Tesla CEO Elon Musk issued disappointing 2024 guidance, but he had at least one reassuring announcement to make.
Tesla boss Elon Musk put on a brave face before delivering a raft of bad news to investors on Wednesday. Vehicle sales growth this year would be “notably lower” than the 38% from 2023—a figure itself only made possible by multiple rounds of massive price discounting.
Yet Tesla’s totemic CEO held out hope to shareholders bitter at losing the industry’s top spot to the new number one, BYD of China. A $25,000 entry-level model, whose launch should herald the return of Tesla’s 50% compound annual growth rates, is just around the corner.
“Our current schedule says that we will start production towards the end of 2025, sometime in the second half,” said the buoyant CEO, whose dour and irritable attitude on the last quarterly earnings call had investors howling.

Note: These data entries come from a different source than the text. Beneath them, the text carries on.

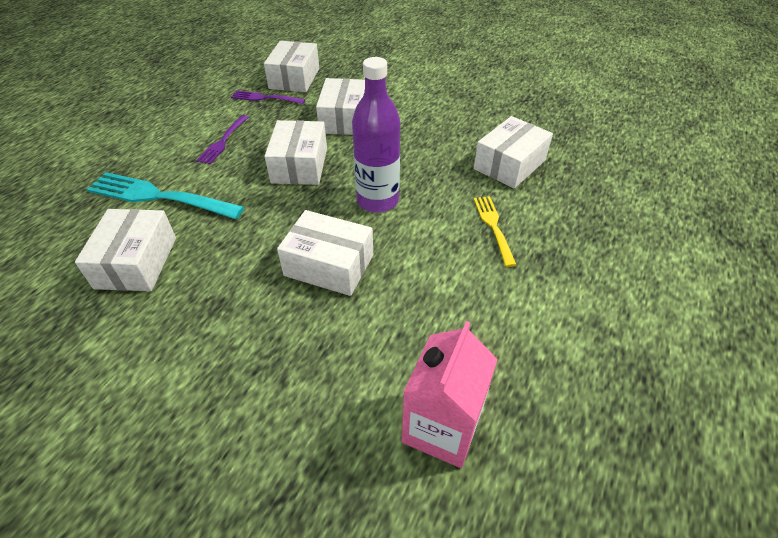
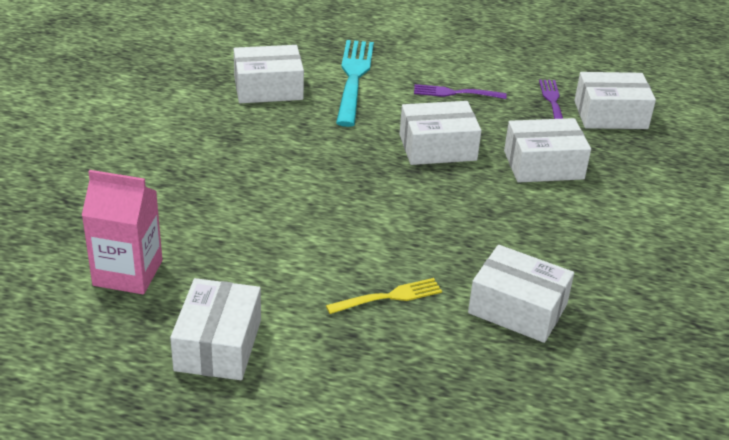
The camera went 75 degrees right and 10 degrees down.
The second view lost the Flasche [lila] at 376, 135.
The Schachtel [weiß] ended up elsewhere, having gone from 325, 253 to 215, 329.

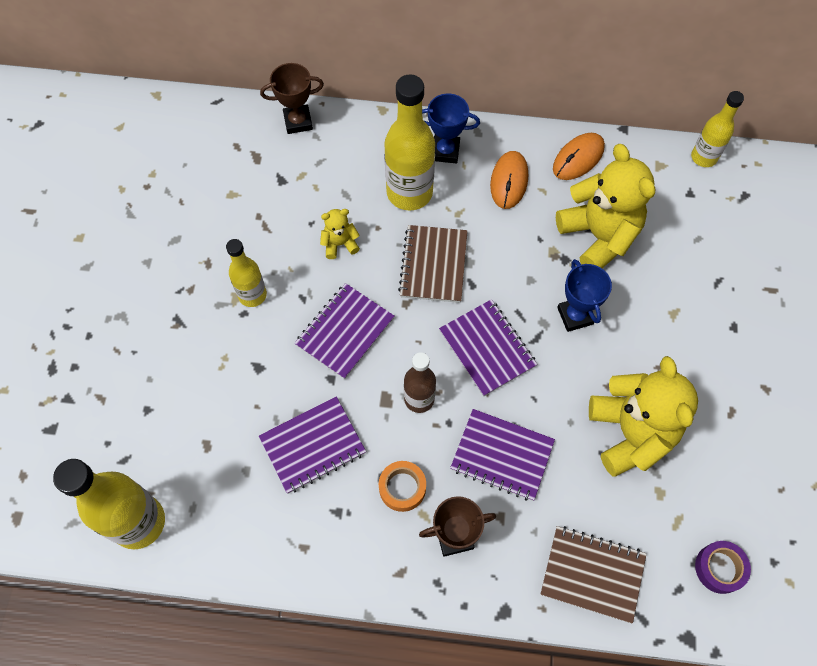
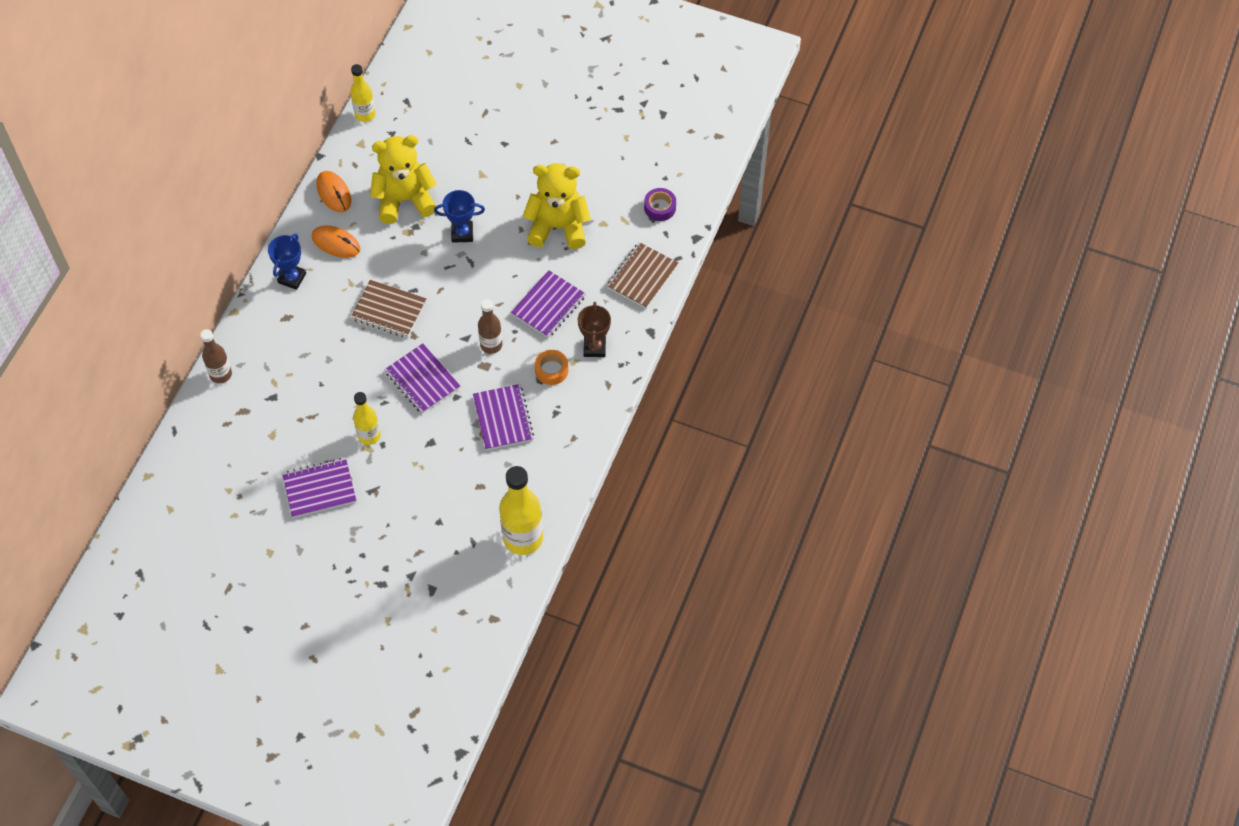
The camera went 75 degrees left and 5 degrees down.
The second view lost the Teddybär [gelb] at 340, 234.
The second view lost the Flasche [gelb] at 409, 142.
The Notizbuch [lila] ended up elsewhere, having gone from 488, 348 to 319, 488.
Where the Pokal [braun] stood at 292, 98, the Flasche [braun] came to stand at 216, 356.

Musk explained he replaced Mexico as the lead plant for the vehicle in part because he needs his team of manufacturing engineers to be living and, yes, sleeping on the assembly line to solve any production problems arising from the new next-gen vehicle platform. This means ramping output could be a slog, at least initially.
“It’s hard to say what the unit volume would be next year,” he said. “We’re not going to make any predictions on that front, but it does seem quite likely that we will start production next year.”
Investors currently need every reassurance they can get from Musk. The stock has already been hammered since the start of this year, shedding 16% of its value. Wednesday’s lack of concrete guidance for 2024 is adding further pressure as Tesla is expected to open nearly 9% lower at the start of trading, crashing through the psychological floor of $200 a share.
In a research note to clients, investment bank Piper Sandler argued Tesla should remain a core multi-year holding, but acknowledged there is no rush for anyone to own the stock right now given all the uncertainty.
“A growth ‘air pocket’ in 2024 could drive sideways trading (at best) for the next several months,” the bank warned.
Talks to license Tesla’s FSD to carmakers founder
That’s one way of putting it. Another is that Tesla is a $660 billion growth stock minus the growth.
For example, revenue gains from the sale and lease of cars, which excludes regulatory CO2 credits, barely breached 1% in the fourth quarter compared to the same period a full year ago, even though vehicle deliveries jumped by a full fifth.
This mismatch between volumes and turnover is proof the ruinous price war Musk unleashed at the start of 2023 left deep scars on Tesla’s income statement—and little can be done to bolster profitability at this point.
Finance chief Vaibhav Taneja warned his team has effectively reached the end of the line when it comes to driving down the cost of goods sold of each vehicle. That means any further price cuts to stimulate moribund demand will feed right through to margins going forward.
The rest of the call only poured further cold water onto the Tesla bull thesis.
Asked about early discussions with carmakers to license his Full-Self Driving technology—a carrot Musk first dangled back in July—the tycoon admitted talks have gone nowhere.
“We’ve had some tentative conversations, but I think they don’t believe it’s real,” he conceded, despite his belief that this was the year Tesla would prove FSD worked.
What prototype?
The bad news didn’t stop there. Musk then admitted his custom-built AI supercomputer Dojo, which Morgan Stanley predicted is worth half a trillion, was in fact a “long shot” with a “low probability of success.”
Finally Tesla made no explicit reference in its outlook to the long-term target of 50% annual average vehicle sales growth for the first time in 12 straight quarters.
A question mark even needs to be put next to Tesla’s one big hope, the $25,000 entry car. Jim Chanos, the speculator famous for shorting Enron right before it collapsed, pointed out it would be difficult to start series production of the vehicle next year “without a prototype”.
To this date, Tesla has never revealed what the vehicle will actually look like, highly unusual with so little time left. Typically carmakers like Volkwagen give an early glimpse of the design, sometimes years in advance.
There is one persistent rumor that may give Musk cause not to reveal his cards to the competition yet: to lower costs, allegedly the car could come without a steering wheel or pedals.
If true, that means there is no getting around solving full autonomy, what Musk has described as Tesla’s very own “ChatGPT moment”.